Loïc Blondiaux est intervenant à l’ENGAGE University et enseignant à l’Université Paris I Panthéon-Sorbonne. Chercheur reconnu sur les questions de démocratie participative, il nous partage sa vision des évolutions démocratiques et de la refonte de la participation citoyenne.

De quoi souffre notre démocratie ? Pourquoi cette désaffection croissante ?
Les symptômes d’épuisement de notre modèle démocratique sont connus. Le sentiment selon lequel les gouvernements démocratiques ne sont plus en mesure de protéger leurs populations ou ne cherchent plus à les représenter de manière équitable domine désormais dans la population. Le sentiment également selon lequel le pouvoir politique est de plus en plus impuissant face aux pouvoirs économiques (grandes entreprises, banques, marchés, GAFAM….) gagne lui aussi du terrain.  A quoi sert-il d’aller voter si, au final, ce seront toujours les mêmes politiques qui seront adoptées ? Cela se traduit très concrètement par une forte impopularité des acteurs politiques, une défiance à l’égard des institutions, une abstention électorale croissante et, chez certains, à une tentation autoritaire. Les mouvements d’extrême droite profitent aujourd’hui directement de ce malaise démocratique. A cela s’ajoutent d’autres phénomènes, plus structuraux, comme l’élévation du niveau d’éducation général de la population qui conduit à ne plus accepter les discours d’autorité. Des capacités de critique sont présentes dans la société qui rendent difficile pour les autorités le passage en force. Cela s’observe notamment à l’échelle locale, lorsque ces dernières veulent imposer aux populations des projets dont celles-ci ne veulent pas. Il faut souligner les effets d’un changement d’attitudes politiques chez les jeunes : une partie de la jeunesse ne se reconnaît plus dans les institutions de la représentation classique, aspire à des modalités de participation différentes, plus horizontales, plus contributives, plus inclusives et se sert notamment des outils numériques pour cela.

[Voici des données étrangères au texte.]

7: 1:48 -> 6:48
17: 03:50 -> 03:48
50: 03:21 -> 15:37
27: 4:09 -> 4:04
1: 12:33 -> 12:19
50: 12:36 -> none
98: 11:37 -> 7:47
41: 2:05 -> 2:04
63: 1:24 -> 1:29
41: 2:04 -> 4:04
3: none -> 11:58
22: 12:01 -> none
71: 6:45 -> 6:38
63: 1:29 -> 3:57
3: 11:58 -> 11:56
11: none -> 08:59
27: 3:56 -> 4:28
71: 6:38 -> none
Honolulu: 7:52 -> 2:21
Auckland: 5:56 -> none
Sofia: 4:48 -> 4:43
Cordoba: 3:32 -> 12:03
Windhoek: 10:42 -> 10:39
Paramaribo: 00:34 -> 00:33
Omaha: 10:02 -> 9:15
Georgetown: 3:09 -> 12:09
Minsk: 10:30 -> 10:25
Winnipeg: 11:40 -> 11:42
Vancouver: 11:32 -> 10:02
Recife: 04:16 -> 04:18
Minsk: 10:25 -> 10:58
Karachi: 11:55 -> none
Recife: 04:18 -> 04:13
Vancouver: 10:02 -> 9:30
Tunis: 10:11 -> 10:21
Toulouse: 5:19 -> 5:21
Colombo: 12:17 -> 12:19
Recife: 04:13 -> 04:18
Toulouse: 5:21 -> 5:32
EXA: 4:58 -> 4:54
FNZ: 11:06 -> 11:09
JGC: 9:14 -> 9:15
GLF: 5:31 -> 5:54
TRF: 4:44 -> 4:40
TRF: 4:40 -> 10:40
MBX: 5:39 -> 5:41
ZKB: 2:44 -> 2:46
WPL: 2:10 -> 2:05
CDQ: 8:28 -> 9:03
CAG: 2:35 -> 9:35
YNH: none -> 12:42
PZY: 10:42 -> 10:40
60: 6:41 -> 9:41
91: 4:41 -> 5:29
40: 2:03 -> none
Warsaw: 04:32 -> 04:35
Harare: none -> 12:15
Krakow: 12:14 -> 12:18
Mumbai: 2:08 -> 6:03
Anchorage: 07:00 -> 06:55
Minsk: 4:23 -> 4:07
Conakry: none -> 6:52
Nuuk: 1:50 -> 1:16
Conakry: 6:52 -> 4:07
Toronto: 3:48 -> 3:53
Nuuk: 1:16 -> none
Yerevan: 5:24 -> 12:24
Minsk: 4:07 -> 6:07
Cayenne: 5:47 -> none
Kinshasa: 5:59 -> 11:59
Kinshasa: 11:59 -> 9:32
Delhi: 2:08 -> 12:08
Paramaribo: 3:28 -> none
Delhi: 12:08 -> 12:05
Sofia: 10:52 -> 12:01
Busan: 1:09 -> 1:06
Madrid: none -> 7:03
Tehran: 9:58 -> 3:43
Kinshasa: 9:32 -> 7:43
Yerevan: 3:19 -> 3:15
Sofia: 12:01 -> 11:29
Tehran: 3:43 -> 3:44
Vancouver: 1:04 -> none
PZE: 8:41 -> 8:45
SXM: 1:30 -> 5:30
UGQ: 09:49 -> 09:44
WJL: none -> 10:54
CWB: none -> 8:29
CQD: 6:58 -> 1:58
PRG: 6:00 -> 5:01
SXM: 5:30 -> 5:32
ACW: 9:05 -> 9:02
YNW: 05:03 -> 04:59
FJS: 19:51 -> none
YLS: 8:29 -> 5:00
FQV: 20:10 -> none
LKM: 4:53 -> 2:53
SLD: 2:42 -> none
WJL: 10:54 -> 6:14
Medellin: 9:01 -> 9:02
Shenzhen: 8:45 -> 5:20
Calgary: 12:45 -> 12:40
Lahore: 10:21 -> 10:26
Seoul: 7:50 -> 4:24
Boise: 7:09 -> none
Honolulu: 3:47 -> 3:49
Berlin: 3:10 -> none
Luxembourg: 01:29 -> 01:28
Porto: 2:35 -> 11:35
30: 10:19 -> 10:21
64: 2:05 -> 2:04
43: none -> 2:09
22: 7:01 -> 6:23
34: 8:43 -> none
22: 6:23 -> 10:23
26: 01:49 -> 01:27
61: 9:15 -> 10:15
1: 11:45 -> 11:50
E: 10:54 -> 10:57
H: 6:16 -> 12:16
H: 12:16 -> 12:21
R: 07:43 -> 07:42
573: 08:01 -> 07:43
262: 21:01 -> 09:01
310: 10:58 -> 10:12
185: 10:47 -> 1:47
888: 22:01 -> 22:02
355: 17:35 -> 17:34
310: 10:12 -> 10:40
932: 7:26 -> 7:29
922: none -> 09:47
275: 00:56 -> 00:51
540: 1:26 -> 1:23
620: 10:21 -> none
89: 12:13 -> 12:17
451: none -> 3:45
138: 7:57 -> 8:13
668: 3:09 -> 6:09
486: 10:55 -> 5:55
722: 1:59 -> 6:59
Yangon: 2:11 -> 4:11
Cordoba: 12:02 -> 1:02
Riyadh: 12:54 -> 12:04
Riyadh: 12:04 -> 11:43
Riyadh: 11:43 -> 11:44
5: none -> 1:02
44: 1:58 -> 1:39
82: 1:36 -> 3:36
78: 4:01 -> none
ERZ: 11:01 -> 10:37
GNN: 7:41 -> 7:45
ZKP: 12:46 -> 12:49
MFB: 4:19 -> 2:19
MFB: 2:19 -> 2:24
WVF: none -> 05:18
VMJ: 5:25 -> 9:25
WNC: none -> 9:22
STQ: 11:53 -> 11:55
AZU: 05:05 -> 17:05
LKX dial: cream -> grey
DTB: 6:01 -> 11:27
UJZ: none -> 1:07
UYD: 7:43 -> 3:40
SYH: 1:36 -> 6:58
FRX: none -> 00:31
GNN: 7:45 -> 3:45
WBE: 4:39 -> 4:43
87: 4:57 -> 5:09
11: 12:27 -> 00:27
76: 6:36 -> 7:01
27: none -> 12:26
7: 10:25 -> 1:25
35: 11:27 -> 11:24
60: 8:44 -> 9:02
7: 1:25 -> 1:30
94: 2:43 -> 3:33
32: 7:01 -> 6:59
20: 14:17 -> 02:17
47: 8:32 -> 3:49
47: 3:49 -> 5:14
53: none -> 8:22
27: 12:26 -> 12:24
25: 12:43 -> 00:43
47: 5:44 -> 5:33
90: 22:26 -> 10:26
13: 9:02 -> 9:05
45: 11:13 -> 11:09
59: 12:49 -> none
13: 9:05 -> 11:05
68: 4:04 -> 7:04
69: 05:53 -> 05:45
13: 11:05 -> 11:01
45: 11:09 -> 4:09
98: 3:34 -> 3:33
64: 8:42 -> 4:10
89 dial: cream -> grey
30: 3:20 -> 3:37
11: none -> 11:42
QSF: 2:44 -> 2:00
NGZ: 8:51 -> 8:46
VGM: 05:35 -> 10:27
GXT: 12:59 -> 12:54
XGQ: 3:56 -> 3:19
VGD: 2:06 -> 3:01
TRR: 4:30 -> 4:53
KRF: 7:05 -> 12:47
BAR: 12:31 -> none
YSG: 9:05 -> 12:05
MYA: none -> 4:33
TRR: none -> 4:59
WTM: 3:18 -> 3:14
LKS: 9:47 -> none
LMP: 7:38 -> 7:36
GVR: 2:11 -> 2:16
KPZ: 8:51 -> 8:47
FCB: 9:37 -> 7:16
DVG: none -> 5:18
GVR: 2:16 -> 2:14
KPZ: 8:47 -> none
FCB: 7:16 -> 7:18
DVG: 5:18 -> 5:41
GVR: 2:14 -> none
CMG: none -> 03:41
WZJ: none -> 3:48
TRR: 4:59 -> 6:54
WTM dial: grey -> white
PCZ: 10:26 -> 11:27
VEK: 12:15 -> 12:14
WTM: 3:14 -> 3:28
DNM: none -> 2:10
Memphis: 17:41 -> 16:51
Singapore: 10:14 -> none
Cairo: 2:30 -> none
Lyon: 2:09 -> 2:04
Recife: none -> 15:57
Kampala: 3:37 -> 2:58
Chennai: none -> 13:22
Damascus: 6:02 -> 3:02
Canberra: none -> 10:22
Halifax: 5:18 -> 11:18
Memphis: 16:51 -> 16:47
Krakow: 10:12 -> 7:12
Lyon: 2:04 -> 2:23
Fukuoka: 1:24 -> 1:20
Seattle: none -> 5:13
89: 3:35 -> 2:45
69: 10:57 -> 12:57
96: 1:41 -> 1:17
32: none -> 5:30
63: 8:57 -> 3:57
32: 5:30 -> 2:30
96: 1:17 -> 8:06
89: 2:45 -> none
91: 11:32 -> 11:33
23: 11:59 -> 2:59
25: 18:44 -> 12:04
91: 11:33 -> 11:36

Nous ne vivons donc pas aujourd’hui en France dans une réelle démocratie… A l’heure de la montée des ‘démocratures’, notre situation semble pourtant enviable, non ?
A certains égards nous pourrions affirmer que nous n’avons jamais été en démocratie, au sens où les inventeurs du régime qui est le nôtre, à savoir la « démocratie représentative », à la fin du XVIIIe siècle haïssaient la démocratie et rejetaient clairement toute perspective de voir le peuple se gouverner lui-même, qu’il s’agisse des révolutionnaires français ou américains. Ils ont inventé une forme de gouvernement qui repose certes sur le principe de la souveraineté du peuple mais organise le transfert du pouvoir de décision à des représentants, supposés plus vertueux et plus sages. Cela a été clairement théorisé. De fait, ce n’est qu’avec l’avènement du suffrage universel et la création des partis de masse au début du XXe siècle que ce régime s’est stabilisé sous la forme que nous lui connaissons, avec une possibilité pour l’ensemble des citoyens, en particulier ceux des catégories populaires, d’être intégrés au système politique. Aujourd’hui, certes notre situation politique apparaît plus enviable que bien d’autres. De fait, le glissement vers l’autoritarisme touche aujourd’hui toutes les sociétés. Il est frappant de voir que pour la première fois depuis la seconde guerre mondiale, au cours de ces cinq dernières années, le nombre de démocraties authentiques dans le monde régresse. Les évolutions en Europe de pays comme la Hongrie, la Pologne ou l’Autriche est inquiétant. L’affirmation de pouvoirs forts, sinon dictatoriaux, en Russie et en Chine et surtout leur contestation du modèle de la démocratie libérale l’est tout autant. Dans un pays comme la France, le renforcement des moyens gouvernementaux de surveillance (inscription de l’Etat d’urgence dans le droit courant), de même que le rétrécissement des espaces de délibération démocratique (recours aux ordonnances, renforcement du pouvoir exécutif au détriment du parlement, prise du pouvoir par les experts, “gouvernement par les nombres” au sens d’Alain Supiot), méritent tout autant que l’on s’interroge sur la fragilité de nos institutions démocratiques.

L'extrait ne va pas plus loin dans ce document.